WHAT IS REQUIRED
Repeat the lines below word for word, from the first line through the line containing "atives or friends", with both of those lines included.

Stored data entries
--

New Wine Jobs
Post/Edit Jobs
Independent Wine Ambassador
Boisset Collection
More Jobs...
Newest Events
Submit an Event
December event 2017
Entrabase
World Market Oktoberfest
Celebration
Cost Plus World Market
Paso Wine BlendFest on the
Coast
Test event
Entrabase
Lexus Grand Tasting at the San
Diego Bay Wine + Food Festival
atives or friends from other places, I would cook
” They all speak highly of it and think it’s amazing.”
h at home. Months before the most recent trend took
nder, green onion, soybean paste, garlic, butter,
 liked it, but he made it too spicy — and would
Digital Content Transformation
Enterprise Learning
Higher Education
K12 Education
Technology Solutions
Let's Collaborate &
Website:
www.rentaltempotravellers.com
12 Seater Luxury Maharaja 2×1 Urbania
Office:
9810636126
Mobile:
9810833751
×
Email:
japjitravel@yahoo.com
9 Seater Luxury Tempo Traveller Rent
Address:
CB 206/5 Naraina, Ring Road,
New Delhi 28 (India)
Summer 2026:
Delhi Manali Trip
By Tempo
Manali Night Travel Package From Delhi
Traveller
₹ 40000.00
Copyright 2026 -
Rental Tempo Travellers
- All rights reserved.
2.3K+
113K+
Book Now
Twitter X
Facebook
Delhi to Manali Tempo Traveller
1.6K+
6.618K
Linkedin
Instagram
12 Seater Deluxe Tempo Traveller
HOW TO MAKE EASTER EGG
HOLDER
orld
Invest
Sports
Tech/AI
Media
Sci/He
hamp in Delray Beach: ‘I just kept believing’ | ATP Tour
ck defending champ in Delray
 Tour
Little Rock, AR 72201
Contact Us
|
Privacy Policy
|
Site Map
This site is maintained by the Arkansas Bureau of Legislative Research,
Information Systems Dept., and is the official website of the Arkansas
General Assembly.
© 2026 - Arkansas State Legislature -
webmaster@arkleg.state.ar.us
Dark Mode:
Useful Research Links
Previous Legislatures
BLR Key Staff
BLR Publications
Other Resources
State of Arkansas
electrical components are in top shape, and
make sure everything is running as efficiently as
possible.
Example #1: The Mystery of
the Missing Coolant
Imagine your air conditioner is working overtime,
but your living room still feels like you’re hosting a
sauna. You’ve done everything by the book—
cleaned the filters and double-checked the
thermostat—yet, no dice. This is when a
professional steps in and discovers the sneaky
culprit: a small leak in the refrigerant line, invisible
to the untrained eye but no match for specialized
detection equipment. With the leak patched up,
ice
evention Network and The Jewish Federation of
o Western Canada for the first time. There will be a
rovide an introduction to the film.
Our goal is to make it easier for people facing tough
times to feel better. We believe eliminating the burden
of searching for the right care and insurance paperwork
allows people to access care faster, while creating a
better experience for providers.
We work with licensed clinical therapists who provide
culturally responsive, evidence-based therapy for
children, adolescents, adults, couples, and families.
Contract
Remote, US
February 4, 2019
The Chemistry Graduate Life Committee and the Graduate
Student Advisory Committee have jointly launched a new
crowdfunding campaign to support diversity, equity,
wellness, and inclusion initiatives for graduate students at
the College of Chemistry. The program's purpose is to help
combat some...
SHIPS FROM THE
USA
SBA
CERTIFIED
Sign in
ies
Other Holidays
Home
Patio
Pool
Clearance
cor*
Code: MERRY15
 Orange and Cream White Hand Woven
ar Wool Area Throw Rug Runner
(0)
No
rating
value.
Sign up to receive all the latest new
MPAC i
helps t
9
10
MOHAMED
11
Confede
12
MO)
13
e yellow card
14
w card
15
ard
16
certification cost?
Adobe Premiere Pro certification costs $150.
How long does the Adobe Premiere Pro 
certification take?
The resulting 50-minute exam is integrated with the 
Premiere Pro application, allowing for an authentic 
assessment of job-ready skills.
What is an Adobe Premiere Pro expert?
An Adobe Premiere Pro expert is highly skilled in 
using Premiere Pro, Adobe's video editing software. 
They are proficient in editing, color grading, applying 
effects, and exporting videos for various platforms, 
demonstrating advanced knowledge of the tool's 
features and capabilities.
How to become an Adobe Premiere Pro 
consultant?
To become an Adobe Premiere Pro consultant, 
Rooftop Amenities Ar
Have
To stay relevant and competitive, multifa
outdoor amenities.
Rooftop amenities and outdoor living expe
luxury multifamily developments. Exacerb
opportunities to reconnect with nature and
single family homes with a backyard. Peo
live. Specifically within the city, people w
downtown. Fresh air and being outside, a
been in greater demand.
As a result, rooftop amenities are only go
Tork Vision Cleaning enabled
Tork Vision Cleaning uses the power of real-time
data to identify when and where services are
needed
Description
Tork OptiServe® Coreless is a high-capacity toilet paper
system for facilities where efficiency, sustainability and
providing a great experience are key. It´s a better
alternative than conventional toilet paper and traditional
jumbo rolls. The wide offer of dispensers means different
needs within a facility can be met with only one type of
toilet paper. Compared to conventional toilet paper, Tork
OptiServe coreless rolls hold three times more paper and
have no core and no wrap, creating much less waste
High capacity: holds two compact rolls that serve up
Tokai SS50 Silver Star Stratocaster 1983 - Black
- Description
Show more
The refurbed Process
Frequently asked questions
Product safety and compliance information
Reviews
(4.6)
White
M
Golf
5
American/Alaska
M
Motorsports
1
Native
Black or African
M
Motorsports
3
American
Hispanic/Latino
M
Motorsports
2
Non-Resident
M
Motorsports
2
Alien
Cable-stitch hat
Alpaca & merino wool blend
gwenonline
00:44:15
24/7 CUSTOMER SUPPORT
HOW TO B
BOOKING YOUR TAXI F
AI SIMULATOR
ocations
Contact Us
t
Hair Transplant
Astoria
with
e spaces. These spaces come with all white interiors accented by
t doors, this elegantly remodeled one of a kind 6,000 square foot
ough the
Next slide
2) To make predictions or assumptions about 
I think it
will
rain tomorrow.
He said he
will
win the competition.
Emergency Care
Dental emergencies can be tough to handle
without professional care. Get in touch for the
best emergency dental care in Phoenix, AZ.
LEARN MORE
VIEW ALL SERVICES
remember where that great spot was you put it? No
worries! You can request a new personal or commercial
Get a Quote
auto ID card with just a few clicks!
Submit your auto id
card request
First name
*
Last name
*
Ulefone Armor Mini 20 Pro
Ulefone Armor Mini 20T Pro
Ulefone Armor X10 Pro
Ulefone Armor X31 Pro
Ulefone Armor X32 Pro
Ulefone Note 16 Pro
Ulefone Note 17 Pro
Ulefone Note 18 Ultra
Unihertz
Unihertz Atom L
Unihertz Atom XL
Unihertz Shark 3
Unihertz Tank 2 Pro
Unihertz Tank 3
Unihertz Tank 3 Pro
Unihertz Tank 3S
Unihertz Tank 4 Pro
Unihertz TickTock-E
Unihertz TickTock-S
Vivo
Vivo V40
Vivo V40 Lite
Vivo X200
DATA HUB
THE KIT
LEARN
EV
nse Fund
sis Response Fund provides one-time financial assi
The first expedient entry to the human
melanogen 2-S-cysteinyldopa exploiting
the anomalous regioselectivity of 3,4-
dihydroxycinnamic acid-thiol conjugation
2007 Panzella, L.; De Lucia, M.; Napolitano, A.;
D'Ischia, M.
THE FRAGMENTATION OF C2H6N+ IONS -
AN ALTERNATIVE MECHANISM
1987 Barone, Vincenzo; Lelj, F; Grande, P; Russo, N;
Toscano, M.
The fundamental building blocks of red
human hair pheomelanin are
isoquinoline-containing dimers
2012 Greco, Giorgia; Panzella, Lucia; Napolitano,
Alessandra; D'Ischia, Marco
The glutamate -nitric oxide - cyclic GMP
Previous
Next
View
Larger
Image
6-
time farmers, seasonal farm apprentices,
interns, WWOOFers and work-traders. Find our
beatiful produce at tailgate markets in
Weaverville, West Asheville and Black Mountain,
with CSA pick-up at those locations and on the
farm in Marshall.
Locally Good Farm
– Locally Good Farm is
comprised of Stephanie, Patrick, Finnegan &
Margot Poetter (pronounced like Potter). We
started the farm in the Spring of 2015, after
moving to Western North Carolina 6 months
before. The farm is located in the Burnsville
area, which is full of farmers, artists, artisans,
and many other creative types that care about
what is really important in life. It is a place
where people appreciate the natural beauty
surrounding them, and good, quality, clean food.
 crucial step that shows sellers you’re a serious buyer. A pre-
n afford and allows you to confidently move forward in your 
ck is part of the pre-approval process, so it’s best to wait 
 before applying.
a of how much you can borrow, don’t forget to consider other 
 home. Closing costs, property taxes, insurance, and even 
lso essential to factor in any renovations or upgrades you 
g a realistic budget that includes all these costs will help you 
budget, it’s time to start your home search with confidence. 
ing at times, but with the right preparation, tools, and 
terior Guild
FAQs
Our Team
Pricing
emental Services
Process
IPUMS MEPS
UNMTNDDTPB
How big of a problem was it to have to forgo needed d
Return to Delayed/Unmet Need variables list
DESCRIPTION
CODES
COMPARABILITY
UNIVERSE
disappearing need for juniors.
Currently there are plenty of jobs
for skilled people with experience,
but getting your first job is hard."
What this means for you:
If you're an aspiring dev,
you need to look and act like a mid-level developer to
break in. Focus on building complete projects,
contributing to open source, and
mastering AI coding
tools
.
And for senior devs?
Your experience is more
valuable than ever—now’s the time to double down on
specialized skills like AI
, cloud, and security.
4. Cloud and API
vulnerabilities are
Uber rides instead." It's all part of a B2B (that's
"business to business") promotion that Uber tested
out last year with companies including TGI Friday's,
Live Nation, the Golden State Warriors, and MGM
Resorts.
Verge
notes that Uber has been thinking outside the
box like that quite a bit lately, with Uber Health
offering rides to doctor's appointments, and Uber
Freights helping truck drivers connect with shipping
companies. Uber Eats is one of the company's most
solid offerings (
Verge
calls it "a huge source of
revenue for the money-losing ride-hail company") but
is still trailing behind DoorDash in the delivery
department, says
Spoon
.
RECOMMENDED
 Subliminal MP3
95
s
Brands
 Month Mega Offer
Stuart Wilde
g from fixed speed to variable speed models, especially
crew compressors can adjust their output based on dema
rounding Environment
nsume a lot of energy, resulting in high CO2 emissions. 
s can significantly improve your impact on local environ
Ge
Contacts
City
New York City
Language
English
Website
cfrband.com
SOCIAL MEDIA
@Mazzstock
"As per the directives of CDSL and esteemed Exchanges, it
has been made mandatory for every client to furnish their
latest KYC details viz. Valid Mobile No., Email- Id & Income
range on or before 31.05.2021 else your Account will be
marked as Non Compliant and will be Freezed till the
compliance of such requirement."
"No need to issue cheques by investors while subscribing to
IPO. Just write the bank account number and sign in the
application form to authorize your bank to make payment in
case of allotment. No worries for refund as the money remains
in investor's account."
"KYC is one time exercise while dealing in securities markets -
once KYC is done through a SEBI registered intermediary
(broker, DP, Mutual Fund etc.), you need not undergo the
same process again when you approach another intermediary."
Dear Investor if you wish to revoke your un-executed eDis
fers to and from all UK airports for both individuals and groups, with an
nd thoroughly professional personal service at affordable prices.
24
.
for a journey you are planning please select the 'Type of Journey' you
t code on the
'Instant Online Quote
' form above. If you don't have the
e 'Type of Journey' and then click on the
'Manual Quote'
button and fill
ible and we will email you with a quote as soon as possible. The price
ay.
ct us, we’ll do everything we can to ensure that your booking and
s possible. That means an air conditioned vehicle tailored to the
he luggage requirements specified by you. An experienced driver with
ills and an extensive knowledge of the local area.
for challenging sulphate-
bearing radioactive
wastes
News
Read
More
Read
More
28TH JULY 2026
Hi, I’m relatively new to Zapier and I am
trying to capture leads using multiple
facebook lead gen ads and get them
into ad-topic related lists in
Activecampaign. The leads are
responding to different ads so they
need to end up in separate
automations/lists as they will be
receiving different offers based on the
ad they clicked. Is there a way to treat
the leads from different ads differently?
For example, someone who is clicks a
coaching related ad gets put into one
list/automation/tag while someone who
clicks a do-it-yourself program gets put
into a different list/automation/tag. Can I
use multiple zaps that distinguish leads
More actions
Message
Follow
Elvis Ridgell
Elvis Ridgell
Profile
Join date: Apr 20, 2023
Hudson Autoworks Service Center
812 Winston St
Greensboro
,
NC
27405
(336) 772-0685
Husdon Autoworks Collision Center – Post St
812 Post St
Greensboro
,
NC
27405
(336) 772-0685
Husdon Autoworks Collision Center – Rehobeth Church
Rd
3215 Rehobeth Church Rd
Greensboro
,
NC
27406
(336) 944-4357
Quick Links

--

ANSWER FOR THE TASK
New Wine Jobs
Post/Edit Jobs
Independent Wine Ambassador
Boisset Collection
More Jobs...
Newest Events
Submit an Event
December event 2017
Entrabase
World Market Oktoberfest
Celebration
Cost Plus World Market
Paso Wine BlendFest on the
Coast
Test event
Entrabase
Lexus Grand Tasting at the San
Diego Bay Wine + Food Festival
atives or friends from other places, I would cook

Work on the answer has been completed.